- Born: February 13, 1906 Pláňavy
- Died: July 8, 1977 (aged 71) Prague
- Scientific career
- Fields: Lichenology
- Author abbrev. (botany): Nádv.

= Josef Nádvorník =

Czech lichenologist

Josef Nádvorník (13 February 1906 – 8 July 1977) was a Czech lichenologist. He was an authority on lichens of the order Caliciales and, in particular, the genus Physcia.

==Biography==
Nádvorník was born in Pláňavy on 13 February 1906. After graduating from a burgher school in Hlinsko, he studied at a teacher training institute in Chrudim, from where he graduated in 1925. He started employment as a teacher in Uzhhorod (now Ukraine), working there from the period 1925–1938. With the onset of the German occupation of Czechoslovakia, he was forced to return to the Protectorate of Bohemia and Moravia from where he first started as a teacher, in Hlinsko and later in Prague. With the support and encouragement of lichenologist Miroslav Servít (1886–1959), Nádvorník began collecting and studying lichens, although he did this in his spare time without support financially. In the 1940s he published two important monographs on the lichen families Caliciaceae and Physciaceae. Nádvorník's expertise was on lichens of the order Caliciales and later also on the genus Physcia. He described 5 new genera, 13 sections and 49 species.

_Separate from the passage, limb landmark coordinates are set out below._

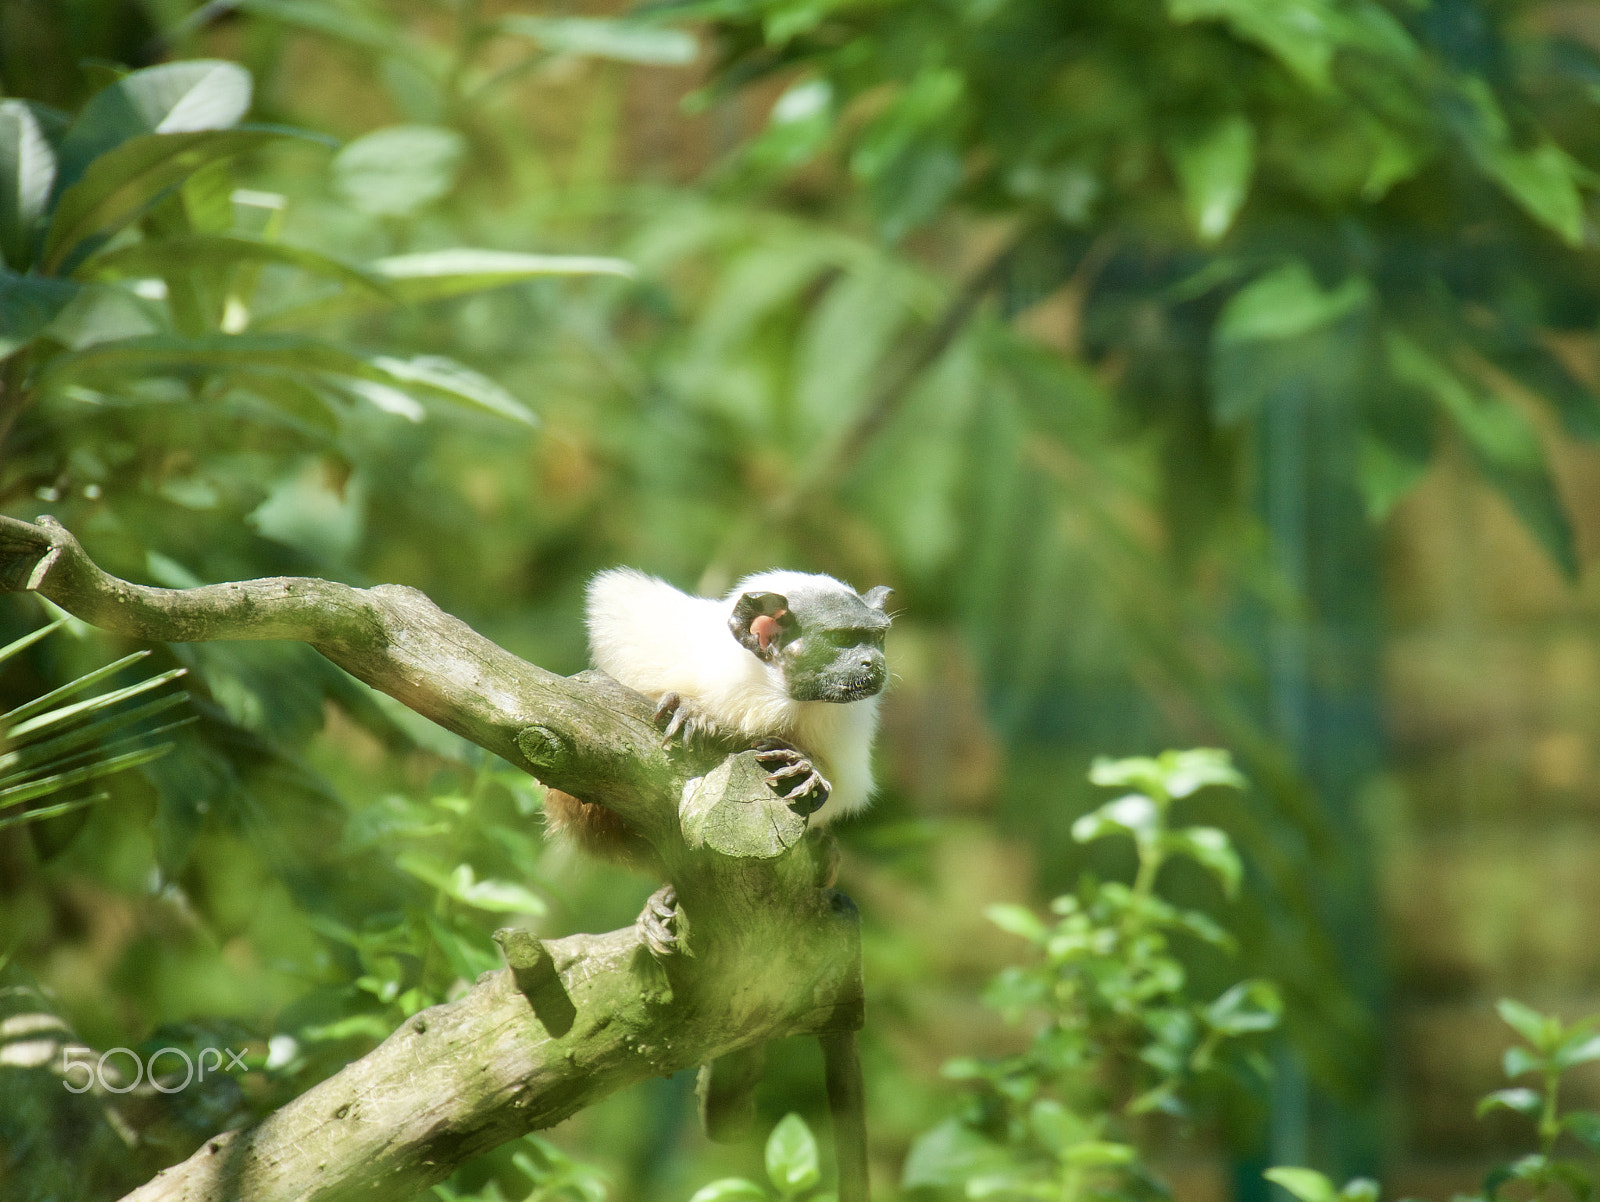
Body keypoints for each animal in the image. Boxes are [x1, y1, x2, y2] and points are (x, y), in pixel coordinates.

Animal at [541, 567, 893, 943]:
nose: (874, 663)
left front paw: (805, 769)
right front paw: (692, 713)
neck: (764, 694)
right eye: (842, 639)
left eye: (877, 638)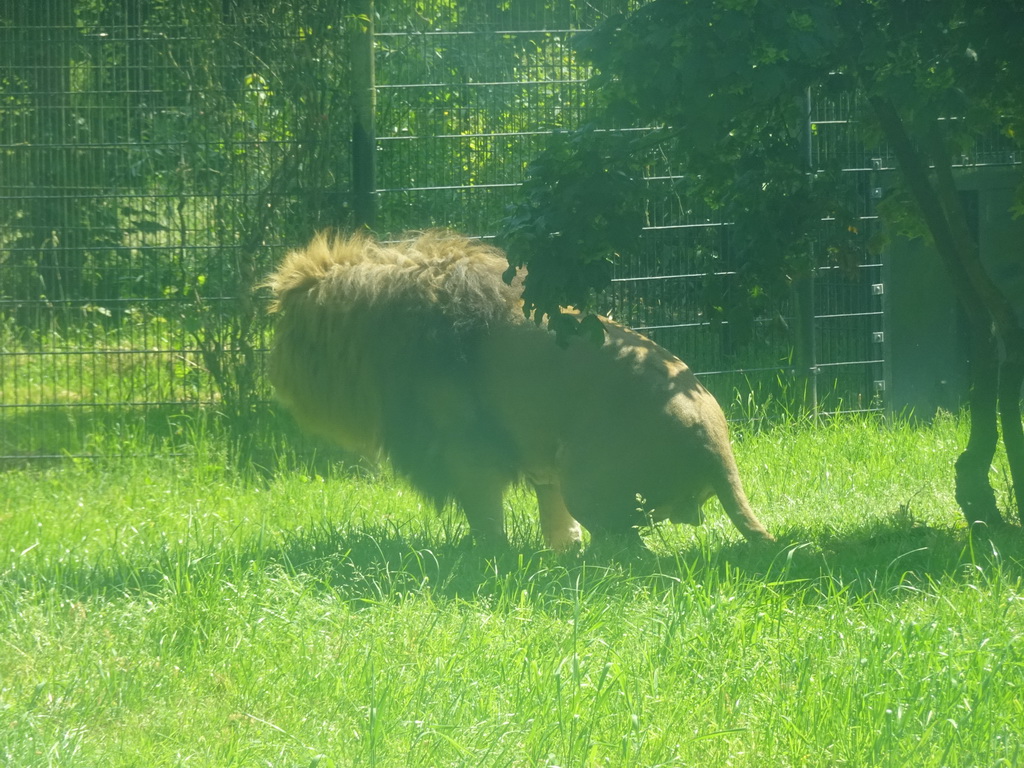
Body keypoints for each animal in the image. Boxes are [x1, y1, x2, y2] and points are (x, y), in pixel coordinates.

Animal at [260, 231, 770, 548]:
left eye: (286, 331)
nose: (274, 371)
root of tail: (714, 440)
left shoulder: (465, 450)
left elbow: (486, 519)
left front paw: (490, 559)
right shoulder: (539, 459)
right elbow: (555, 520)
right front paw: (561, 550)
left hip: (586, 478)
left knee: (632, 555)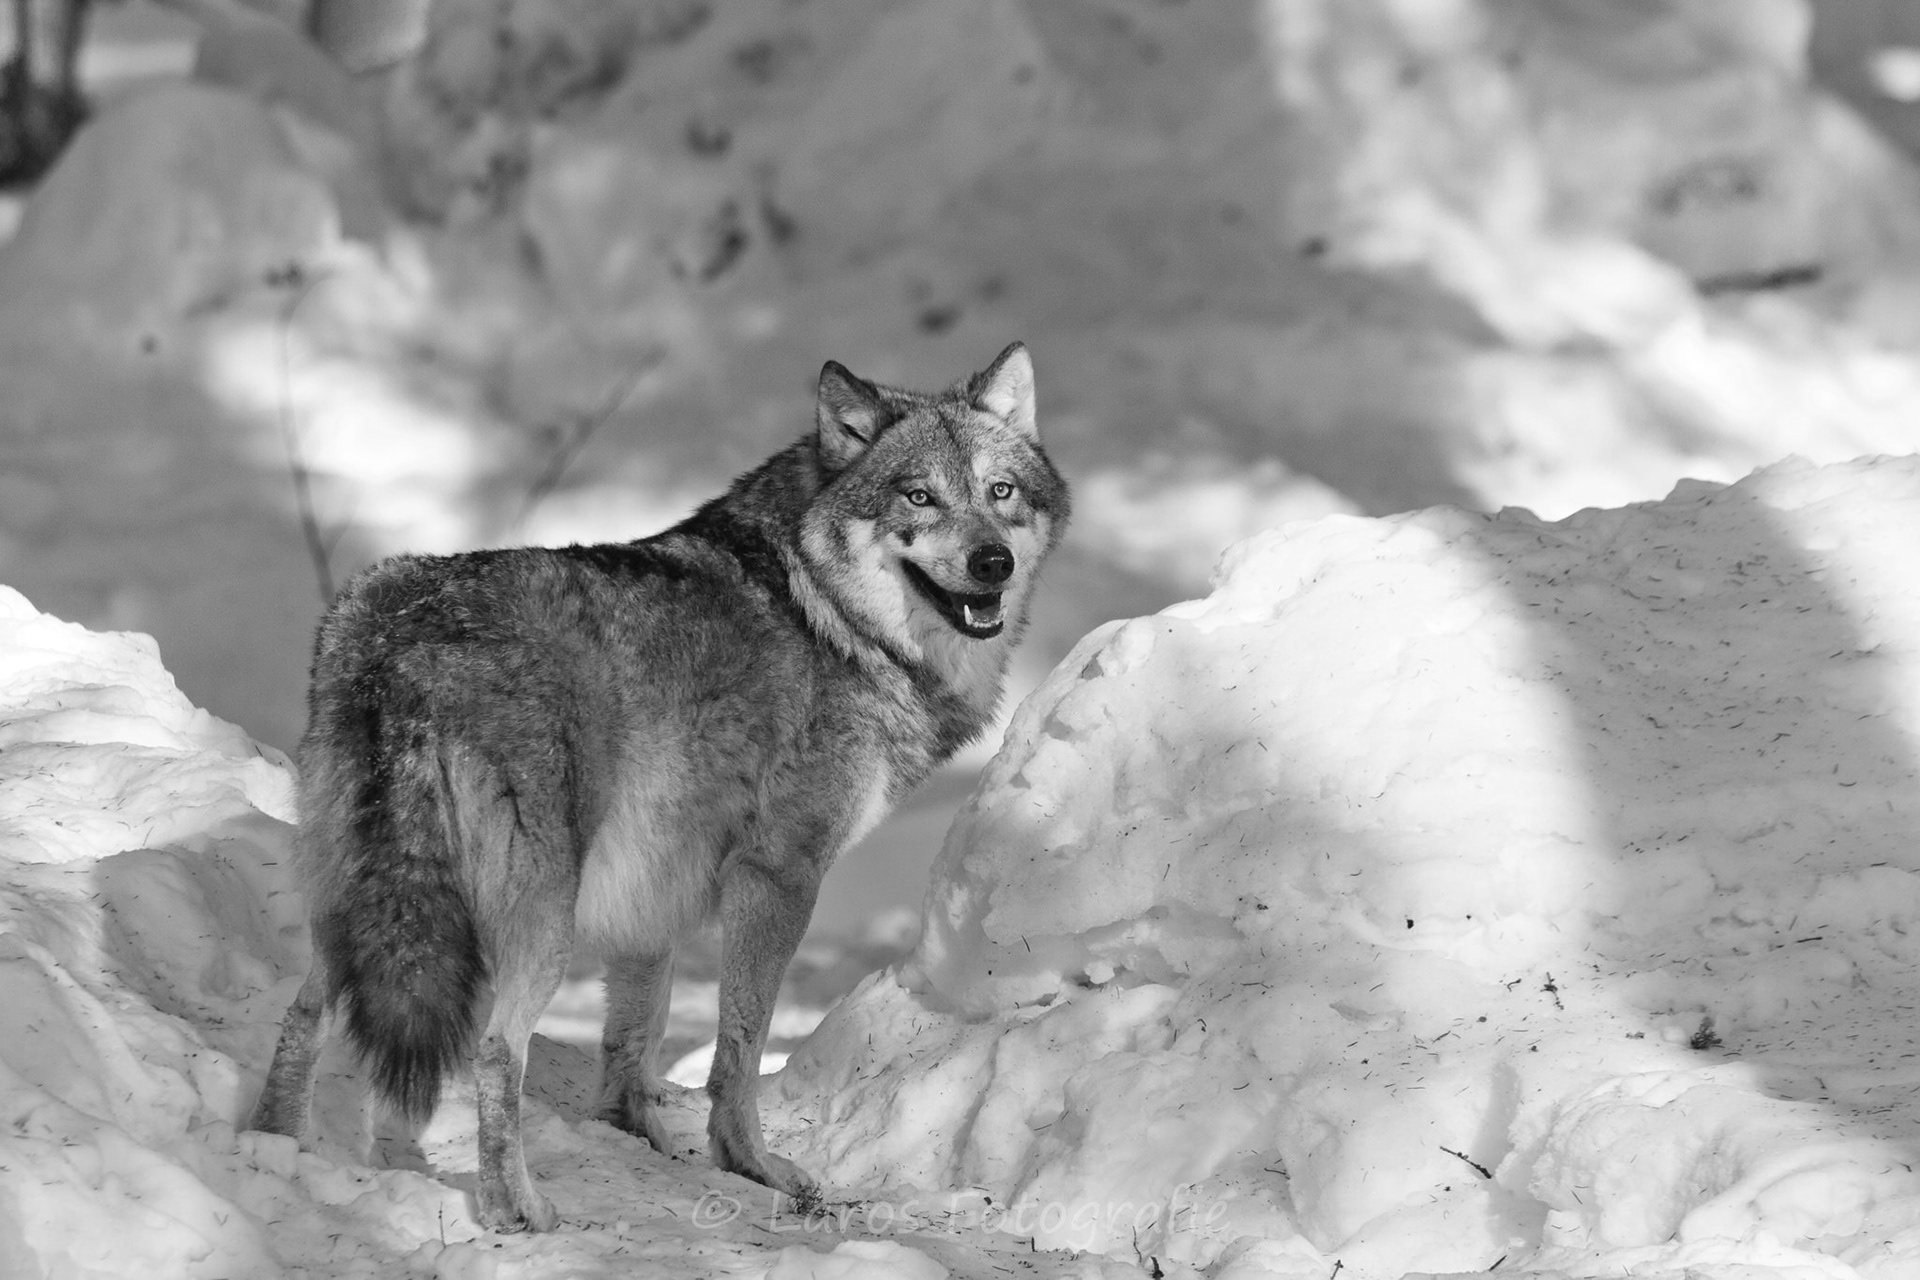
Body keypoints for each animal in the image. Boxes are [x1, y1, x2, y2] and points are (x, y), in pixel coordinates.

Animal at [247, 343, 1068, 1232]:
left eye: (1001, 492)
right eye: (919, 496)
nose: (993, 563)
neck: (830, 615)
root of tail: (400, 637)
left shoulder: (654, 885)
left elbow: (635, 1033)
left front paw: (634, 1135)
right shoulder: (779, 875)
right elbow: (739, 1048)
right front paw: (752, 1168)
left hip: (364, 904)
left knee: (304, 1014)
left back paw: (275, 1153)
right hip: (540, 918)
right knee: (496, 1051)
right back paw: (517, 1211)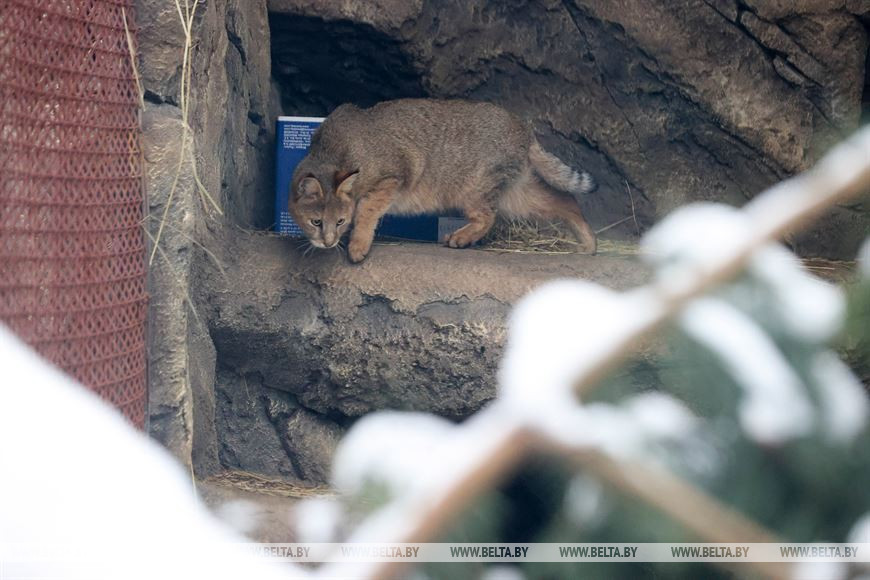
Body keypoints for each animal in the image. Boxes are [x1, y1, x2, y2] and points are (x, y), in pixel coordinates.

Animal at [290, 99, 596, 262]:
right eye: (316, 222)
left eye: (340, 221)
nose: (328, 242)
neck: (334, 150)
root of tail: (523, 127)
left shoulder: (392, 177)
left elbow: (366, 211)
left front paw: (358, 246)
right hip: (517, 194)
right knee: (566, 199)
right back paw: (588, 243)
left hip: (473, 189)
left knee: (488, 217)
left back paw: (460, 238)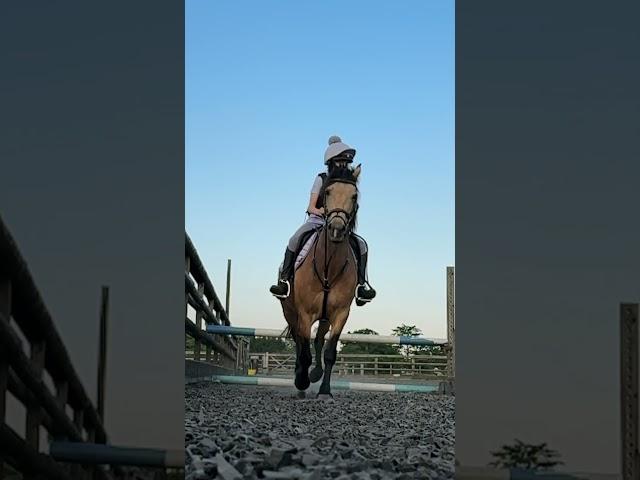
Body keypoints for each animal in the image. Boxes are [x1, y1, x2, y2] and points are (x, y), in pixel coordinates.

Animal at [278, 163, 362, 400]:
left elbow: (330, 352)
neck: (328, 268)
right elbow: (304, 351)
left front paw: (325, 391)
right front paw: (302, 381)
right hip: (291, 313)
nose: (336, 228)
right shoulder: (304, 313)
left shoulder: (341, 313)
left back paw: (315, 373)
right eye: (327, 192)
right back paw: (301, 380)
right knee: (299, 343)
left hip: (324, 317)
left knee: (318, 340)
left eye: (354, 195)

Nádvorník was the first lichenologist to study and publish lichens from Carpathian Ruthenia. He described the difficult conditions of his lichenological research in a letter to Miroslav Servít. Floristic investigations were undertaken in the Jizera Mountains, Belianske Tatras, and Vysoké Tatry, among other locations in the former Czechoslovakia. Nádvorník published three exsiccatae (sets of dried herbarium specimens), namely "Calicieae exsiccatae", "Physciaceae exsiccati" and "Lichenes exsiccati". He collected an abundant number of specimens for his herbarium, which is now stored in the Slovak National Museum in Bratislava. His collections numbered more than 11,000 specimens. He published 29 important works, the most famous of which is the 1956 collaboration of the author trio Černohorský, Nádvorník, and Servít titled Klíčk určování lišejníků ČSR (Key to identification of lichens of Czechoslovakia). His name is honoured in several eponymous lichen species: Bryoria nadvornikiana (Gyeln.) Brodo & D.Hawksw.; Gongylia nadvornikii Servít (1932); Involucrothele nadvornikii (Servít) Servít (1954); Phaeophyscia nadvornikii (Frey & Poelt) N.S.Golubk. (1981); Polyblastia nadvornikii Servít (1937); and Thelidium nadvornikii Servít (1946). The genus Nadvornikia Tibell (1984) was also named in his honour.

Nádvorník died in Prague on 8 July 1977.

==Selected works==
- Nádvorník J. (1942): Systematische Übersicht der mitteleuropäischen Arten der Flechtenfamilie Caliciaceae. – Stud. Bot. Čechosl. 5: 6–46.
- Nádvorník J. (1947): Physciaceae Tchécoslovaques. – Studia Botanica Čechoslovaca 8(2–4): 69–124.
- Černohorský Z., Nádvorník J. & Servít M. (1956): Klíč k určování lišejníků ČSR. I. díl [Determination key to the lichens of Czechoslovakia. Vol. 1]. – Nakl. ČSAV, Prague.